Добрые норны свели Арнэйд в лесу с «ёлсами», то есть со Свенельдом сыном Альмунда и его ближней дружиной (хотя Арнэйд едва ли с этим согласилась бы, вспоминая свой испуг и дикий бег по лесу). Свенельд возглавлял небольшой передовой отряд, а за ним, как скоро выяснилось, шло целое войско из двух с лишним тысяч человек, более сотни лодий.
От новостей голова шла кругом. Арнэйд едва сообразила, где искать маленьких сестер; те, напуганные, так хорошо спрятались в густом кусте под елью, что пятеро опытных воинов и почти охрипшая от призывов Арнэйд насилу сумели их найти. После этого она повела сестер и ёлсов домой, в Силверволл. По пути они так спешили увидеть знакомые места и своих сородичей-русов, что девочки не поспевали за ними, и двое ёлсов взяли их на закорки. Несколько человек Свенельд послал назад по реке, к войску, с радостной вестью, что они наконец достигли владений Олава-конунга.
– Как там Олав? – расспрашивал Свенельд по пути. – Хольмгард на месте? Знаете что-нибудь о них? О моих?
При мысли об этом его лицо впервые оживилось. Его не было дома три лета и две зимы, но чувствовал он себя как тот человек из сказаний, что провел в зачарованном краю целых сто лет.
– Мы мало что знаем о Хольмгарде. – Арнэйд качнула головой. – К нам один раз приезжал твой отец и один раз Вальдрад. Ничего особенного там не случилось, он не говорил. Он так вырос, едва узнать! Стал с тебя ростом… почти. – Она еще раз окинула своего спутника потрясенным взглядом. – Рассказал, что у них с Илетай родился ребенок, и они решили, что ему уже можно показаться на глаза Юмо… то есть Тойсару.
– И как?
– Слышно, они встретились мирно.
– Хорошо. – Свенельд улыбнулся краем рта. – Но уж та тетка едва ли нам так легко простит…
– Какая тетка?
– Жена Тойсарова. Такая, вся в звенелках бронзовых. – Свен усмехнулся, вспомнив, как поражал его в то время нарядный убор меренских знатных жен.
– Кастан? Она умерла тем летом.
– Ого! – Свенельд как будто удивился, что здесь тоже кто-то умирает. – И что, он женился снова?

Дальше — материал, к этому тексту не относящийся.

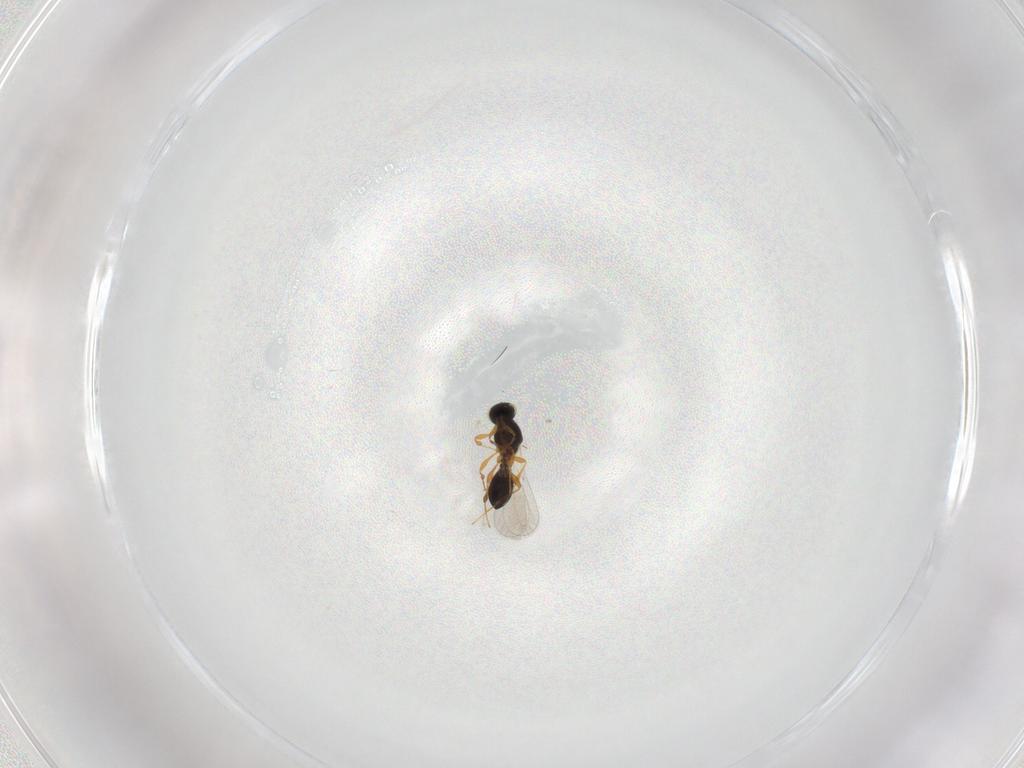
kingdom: Animalia
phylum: Arthropoda
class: Insecta
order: Hymenoptera
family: Platygastridae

– Пока еще нет. У нас не очень-то ждут, что он снова женится, – у него уже внуки.
От волнения у Арнэйд так сильно билось сердце, что было тяжело дышать. Не верилось, что эта встреча – наяву. Не зря мать говорила, что здесь самый край Мидгарда, а дальше только Утгард – так оно и есть. На восток отсюда дорог нет. Известно было, что там живут какие-то племена схожего с мерен языка – ближе всего чермису и мурамар, – с ними даже велась кое-какая торговля, с той стороны привозили соболей и самых дорогих лис, черных и белых, но через те края можно было добраться лишь до Ётунхейма – ледяной страны, где даже трава не растет. Путь к сарацинскому серебру лежит через Хольмгард; собранное войско ушло на запад, с запада и ждали тех, кому суждено вернуться. А они пришли с востока! Как будто весь мир взял и перевернулся из стороны в сторону! От этого делалось жутко: что, если теперь везде так? Пойдешь направо – окажешься слева, спустишься в овраг – окажешься на горе, выйдешь в поле – очутишься на середине реки… А солнце где завтра встанет – на севере? И встанет ли вообще…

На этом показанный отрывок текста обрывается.